> SOURCE

# Coast is NOT clear! Everybody up!



## Garye (Feb 20, 2005)

There was a quick wing slap and all the ferals flew to the nearest parking lot light poles and stood perfectly still. Soon a darkened shadow flew overhead, its wings stretched to its fullest, quietly, silently and slowly it flew over the "stone" pigeons. The hawk circled but did not see the pigeons - it saw only strange rocks on the tops of the lights and so it flew away.

Then one single brave pigeon flew down from one of the lights. He flew in the direction of where the hawk had gone and circled and then came back with the verdict.

"Everybody stay where you are. It's not safe." And so once again everyone remained in his or her spot, forming perfect pigeon statues on the lights. For 10 minutes everyone remained perfectly still and then once again, a lone brave pigeon circled above in the sky. This time he reported good news: "I think he's gone. I think it's safe to go down now."

And so they all came down and greeted me at the familiar feeding spot. They ate quickly and silently and then flew back up to safety. I bid them adieu and they watched me go from their perches atop the lights. Silent, stone pigeons blending into the silhouettes of a parking lot light.


----------



## Feefo (Feb 8, 2002)

I bet that you were as apprehensive as they were, Garye!

Wast the same brave pigeon that did both checks?

Cynthia


----------



## Garye (Feb 20, 2005)

I wouldn't doubt it if it was the same pigeon. Just flew right out there alone to check it out.

Yep, I was just as apprehensive about the whole situation. I watched that hawk fly over them but they were so still that it didn't arouse the hawk's attention and he just flew over them.

> GIVEN EXERCISE
Reproduce the forum thread above about the pigeons hiding from the hawk, word for word and in full.

> EXTRACTED DATA
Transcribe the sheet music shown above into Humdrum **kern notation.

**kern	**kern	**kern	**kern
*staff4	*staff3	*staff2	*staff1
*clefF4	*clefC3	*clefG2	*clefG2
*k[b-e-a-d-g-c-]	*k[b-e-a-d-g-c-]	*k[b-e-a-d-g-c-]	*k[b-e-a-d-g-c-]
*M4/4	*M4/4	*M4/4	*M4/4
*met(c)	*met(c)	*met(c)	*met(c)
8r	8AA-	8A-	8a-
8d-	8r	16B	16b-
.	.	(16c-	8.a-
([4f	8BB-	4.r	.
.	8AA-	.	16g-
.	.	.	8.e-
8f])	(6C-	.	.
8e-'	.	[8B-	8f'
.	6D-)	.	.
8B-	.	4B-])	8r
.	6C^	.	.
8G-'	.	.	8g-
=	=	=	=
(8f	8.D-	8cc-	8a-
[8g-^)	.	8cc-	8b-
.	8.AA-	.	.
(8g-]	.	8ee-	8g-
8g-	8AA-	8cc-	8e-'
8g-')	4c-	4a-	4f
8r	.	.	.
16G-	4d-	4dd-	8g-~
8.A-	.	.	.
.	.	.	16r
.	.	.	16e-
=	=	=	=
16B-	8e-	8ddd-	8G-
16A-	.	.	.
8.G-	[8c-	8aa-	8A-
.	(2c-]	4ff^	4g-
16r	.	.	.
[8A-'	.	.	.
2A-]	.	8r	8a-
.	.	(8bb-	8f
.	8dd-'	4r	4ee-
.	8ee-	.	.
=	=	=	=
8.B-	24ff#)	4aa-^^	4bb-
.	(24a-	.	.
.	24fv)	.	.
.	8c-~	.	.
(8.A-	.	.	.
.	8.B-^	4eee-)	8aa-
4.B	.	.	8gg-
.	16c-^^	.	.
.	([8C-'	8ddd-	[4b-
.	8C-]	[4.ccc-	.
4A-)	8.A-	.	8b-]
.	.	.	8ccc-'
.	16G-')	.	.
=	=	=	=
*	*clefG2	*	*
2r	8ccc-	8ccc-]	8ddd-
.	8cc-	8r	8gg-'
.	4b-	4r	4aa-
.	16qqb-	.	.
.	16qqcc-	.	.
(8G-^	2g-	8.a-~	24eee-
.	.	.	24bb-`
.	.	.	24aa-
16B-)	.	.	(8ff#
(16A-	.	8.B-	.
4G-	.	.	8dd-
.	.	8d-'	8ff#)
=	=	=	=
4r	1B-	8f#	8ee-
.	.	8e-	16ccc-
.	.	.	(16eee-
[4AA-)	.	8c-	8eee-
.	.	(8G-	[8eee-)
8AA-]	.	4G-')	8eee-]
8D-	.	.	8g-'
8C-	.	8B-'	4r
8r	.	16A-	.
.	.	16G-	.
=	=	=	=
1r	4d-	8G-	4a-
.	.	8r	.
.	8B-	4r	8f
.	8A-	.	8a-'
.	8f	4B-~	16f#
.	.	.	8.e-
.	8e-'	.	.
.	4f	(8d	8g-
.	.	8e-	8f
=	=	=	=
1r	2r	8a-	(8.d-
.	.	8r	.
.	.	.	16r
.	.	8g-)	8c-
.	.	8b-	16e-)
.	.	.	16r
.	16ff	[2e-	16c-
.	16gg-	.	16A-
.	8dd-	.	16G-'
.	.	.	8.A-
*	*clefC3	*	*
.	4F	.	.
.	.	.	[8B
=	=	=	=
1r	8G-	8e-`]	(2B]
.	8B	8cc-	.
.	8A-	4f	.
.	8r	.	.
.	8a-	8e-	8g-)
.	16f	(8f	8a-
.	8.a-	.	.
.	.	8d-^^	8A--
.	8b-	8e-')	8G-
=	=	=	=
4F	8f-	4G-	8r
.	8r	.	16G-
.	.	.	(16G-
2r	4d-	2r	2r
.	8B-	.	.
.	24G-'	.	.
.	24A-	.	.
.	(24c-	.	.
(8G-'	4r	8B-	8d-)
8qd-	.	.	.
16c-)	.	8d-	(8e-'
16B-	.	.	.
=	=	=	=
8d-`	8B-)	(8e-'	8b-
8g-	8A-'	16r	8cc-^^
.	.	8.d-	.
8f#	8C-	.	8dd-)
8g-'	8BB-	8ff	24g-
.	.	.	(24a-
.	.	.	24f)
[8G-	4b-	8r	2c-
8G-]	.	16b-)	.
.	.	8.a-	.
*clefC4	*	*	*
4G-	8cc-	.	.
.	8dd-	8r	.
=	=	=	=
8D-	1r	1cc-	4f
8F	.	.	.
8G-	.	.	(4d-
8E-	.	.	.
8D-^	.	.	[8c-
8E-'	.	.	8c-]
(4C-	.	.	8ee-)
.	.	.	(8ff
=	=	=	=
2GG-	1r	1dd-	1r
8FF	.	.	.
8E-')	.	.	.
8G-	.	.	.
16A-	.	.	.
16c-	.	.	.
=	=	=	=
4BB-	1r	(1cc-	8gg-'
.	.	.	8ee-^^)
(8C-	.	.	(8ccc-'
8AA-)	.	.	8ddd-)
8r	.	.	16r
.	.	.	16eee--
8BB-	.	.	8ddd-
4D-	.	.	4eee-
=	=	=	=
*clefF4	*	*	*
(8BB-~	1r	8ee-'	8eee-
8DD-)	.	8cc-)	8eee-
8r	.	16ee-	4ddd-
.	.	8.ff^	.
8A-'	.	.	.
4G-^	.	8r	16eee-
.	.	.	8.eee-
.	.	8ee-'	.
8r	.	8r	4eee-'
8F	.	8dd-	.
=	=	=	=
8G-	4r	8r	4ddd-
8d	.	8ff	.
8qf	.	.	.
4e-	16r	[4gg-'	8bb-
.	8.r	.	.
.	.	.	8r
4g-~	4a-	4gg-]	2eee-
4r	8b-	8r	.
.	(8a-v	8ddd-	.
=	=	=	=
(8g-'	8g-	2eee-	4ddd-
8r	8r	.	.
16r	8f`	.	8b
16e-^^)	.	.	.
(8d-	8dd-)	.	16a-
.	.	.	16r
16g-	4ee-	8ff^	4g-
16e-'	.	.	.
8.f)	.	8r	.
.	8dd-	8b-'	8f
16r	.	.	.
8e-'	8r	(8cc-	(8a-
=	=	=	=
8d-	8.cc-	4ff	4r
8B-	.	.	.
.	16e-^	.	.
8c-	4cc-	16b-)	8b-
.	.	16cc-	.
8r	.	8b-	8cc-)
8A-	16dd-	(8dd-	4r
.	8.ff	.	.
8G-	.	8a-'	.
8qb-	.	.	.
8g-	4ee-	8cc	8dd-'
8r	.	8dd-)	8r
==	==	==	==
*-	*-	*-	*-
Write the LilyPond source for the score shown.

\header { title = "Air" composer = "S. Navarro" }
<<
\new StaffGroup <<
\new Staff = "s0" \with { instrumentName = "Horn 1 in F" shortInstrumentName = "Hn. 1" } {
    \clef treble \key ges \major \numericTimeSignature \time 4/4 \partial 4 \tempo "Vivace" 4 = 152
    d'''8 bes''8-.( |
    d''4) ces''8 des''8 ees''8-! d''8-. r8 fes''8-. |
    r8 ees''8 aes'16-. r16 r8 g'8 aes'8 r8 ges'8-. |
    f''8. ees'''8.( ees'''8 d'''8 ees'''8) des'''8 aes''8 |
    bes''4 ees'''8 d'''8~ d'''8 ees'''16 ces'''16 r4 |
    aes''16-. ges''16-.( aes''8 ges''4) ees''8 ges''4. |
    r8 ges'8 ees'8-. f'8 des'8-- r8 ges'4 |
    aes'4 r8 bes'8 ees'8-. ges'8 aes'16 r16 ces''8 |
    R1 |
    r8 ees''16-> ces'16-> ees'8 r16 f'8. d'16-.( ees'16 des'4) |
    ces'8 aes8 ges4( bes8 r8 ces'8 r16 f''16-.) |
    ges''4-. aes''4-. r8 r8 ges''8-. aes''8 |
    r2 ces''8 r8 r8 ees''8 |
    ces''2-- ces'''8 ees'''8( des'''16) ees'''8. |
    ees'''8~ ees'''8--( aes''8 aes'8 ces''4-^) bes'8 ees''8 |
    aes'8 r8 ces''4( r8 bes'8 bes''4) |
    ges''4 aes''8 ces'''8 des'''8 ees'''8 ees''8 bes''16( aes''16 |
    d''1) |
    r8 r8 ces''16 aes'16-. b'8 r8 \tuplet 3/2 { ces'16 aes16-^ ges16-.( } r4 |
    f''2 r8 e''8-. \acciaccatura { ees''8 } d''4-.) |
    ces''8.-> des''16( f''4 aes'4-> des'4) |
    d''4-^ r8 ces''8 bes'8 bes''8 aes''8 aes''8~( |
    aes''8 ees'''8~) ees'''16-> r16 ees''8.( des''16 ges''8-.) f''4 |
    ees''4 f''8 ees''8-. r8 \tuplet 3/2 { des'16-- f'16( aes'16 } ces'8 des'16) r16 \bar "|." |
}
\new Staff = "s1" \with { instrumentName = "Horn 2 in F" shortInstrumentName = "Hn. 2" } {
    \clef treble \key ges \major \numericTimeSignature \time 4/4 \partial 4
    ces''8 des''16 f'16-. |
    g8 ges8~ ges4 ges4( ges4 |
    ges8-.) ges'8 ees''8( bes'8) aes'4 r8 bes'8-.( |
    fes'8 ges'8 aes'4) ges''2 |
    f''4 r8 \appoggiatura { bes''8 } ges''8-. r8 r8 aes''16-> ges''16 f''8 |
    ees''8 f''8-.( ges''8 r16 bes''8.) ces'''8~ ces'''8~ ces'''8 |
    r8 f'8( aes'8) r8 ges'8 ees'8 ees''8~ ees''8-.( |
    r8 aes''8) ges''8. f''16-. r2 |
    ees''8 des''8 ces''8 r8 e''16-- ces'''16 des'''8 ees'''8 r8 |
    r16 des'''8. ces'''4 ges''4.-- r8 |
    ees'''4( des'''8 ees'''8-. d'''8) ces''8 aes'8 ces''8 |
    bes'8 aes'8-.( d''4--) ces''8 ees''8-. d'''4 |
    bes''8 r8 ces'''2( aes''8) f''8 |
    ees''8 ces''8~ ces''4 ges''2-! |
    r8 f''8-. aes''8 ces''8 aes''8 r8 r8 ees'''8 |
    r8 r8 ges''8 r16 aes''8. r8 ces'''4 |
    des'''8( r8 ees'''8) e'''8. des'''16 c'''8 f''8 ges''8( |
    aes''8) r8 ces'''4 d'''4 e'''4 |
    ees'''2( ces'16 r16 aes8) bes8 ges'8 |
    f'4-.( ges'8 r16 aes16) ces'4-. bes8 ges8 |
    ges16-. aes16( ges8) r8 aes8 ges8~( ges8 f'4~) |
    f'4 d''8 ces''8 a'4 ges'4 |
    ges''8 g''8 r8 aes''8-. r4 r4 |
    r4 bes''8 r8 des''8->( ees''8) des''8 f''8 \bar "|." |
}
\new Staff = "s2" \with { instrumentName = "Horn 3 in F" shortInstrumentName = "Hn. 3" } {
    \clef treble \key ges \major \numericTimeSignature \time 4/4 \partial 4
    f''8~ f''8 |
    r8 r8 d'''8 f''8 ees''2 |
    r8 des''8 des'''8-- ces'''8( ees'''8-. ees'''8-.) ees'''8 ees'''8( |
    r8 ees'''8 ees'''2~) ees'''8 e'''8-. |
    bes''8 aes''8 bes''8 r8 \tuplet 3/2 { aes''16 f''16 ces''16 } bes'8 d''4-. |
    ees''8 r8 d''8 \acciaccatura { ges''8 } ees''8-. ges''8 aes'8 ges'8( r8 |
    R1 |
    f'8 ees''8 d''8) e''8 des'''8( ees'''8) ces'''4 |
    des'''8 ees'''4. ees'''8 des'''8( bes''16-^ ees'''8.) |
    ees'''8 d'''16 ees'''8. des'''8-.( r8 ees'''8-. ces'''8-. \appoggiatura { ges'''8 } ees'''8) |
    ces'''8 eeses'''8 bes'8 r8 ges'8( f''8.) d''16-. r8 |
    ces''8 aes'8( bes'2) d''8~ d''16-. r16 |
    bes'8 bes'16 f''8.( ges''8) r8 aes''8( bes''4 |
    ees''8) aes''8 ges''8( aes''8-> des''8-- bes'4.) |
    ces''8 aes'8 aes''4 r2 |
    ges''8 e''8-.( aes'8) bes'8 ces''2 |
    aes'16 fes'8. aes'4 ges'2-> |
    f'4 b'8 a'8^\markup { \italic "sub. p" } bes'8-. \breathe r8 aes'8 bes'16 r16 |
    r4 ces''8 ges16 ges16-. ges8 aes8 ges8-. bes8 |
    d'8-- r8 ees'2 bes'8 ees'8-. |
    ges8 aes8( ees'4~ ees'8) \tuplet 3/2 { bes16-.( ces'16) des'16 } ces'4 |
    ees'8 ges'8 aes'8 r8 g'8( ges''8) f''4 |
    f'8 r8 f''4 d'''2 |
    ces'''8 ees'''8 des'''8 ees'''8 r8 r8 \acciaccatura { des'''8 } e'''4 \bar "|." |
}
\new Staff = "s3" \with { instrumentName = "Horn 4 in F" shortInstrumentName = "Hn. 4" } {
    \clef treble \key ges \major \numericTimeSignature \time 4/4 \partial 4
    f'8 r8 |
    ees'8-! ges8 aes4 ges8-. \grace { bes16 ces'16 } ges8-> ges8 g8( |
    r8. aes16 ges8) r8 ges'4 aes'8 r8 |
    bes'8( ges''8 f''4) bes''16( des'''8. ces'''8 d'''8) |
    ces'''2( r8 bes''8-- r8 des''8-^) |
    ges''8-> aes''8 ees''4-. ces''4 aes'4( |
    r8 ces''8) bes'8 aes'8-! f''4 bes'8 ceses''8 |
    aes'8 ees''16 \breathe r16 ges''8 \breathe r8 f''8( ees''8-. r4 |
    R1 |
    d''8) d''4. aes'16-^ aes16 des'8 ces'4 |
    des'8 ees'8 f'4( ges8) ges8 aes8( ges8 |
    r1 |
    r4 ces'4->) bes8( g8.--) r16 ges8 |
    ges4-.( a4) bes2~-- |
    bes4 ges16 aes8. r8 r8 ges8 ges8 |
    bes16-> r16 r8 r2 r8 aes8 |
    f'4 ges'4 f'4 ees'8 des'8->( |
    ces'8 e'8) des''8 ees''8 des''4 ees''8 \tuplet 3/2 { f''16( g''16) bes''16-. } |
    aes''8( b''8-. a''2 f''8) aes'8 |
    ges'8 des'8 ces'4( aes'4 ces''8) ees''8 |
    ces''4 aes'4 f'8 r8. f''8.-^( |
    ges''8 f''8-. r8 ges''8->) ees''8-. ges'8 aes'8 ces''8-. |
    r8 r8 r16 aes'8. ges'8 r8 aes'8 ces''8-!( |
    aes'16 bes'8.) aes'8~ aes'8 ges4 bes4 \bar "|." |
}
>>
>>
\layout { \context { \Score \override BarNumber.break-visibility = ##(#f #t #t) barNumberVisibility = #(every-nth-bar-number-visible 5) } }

> RESPONSE TO THIS EXERCISE
# Coast is NOT clear! Everybody up!



## Garye (Feb 20, 2005)

There was a quick wing slap and all the ferals flew to the nearest parking lot light poles and stood perfectly still. Soon a darkened shadow flew overhead, its wings stretched to its fullest, quietly, silently and slowly it flew over the "stone" pigeons. The hawk circled but did not see the pigeons - it saw only strange rocks on the tops of the lights and so it flew away.

Then one single brave pigeon flew down from one of the lights. He flew in the direction of where the hawk had gone and circled and then came back with the verdict.

"Everybody stay where you are. It's not safe." And so once again everyone remained in his or her spot, forming perfect pigeon statues on the lights. For 10 minutes everyone remained perfectly still and then once again, a lone brave pigeon circled above in the sky. This time he reported good news: "I think he's gone. I think it's safe to go down now."

And so they all came down and greeted me at the familiar feeding spot. They ate quickly and silently and then flew back up to safety. I bid them adieu and they watched me go from their perches atop the lights. Silent, stone pigeons blending into the silhouettes of a parking lot light.


----------



## Feefo (Feb 8, 2002)

I bet that you were as apprehensive as they were, Garye!

Wast the same brave pigeon that did both checks?

Cynthia


----------



## Garye (Feb 20, 2005)

I wouldn't doubt it if it was the same pigeon. Just flew right out there alone to check it out.

Yep, I was just as apprehensive about the whole situation. I watched that hawk fly over them but they were so still that it didn't arouse the hawk's attention and he just flew over them.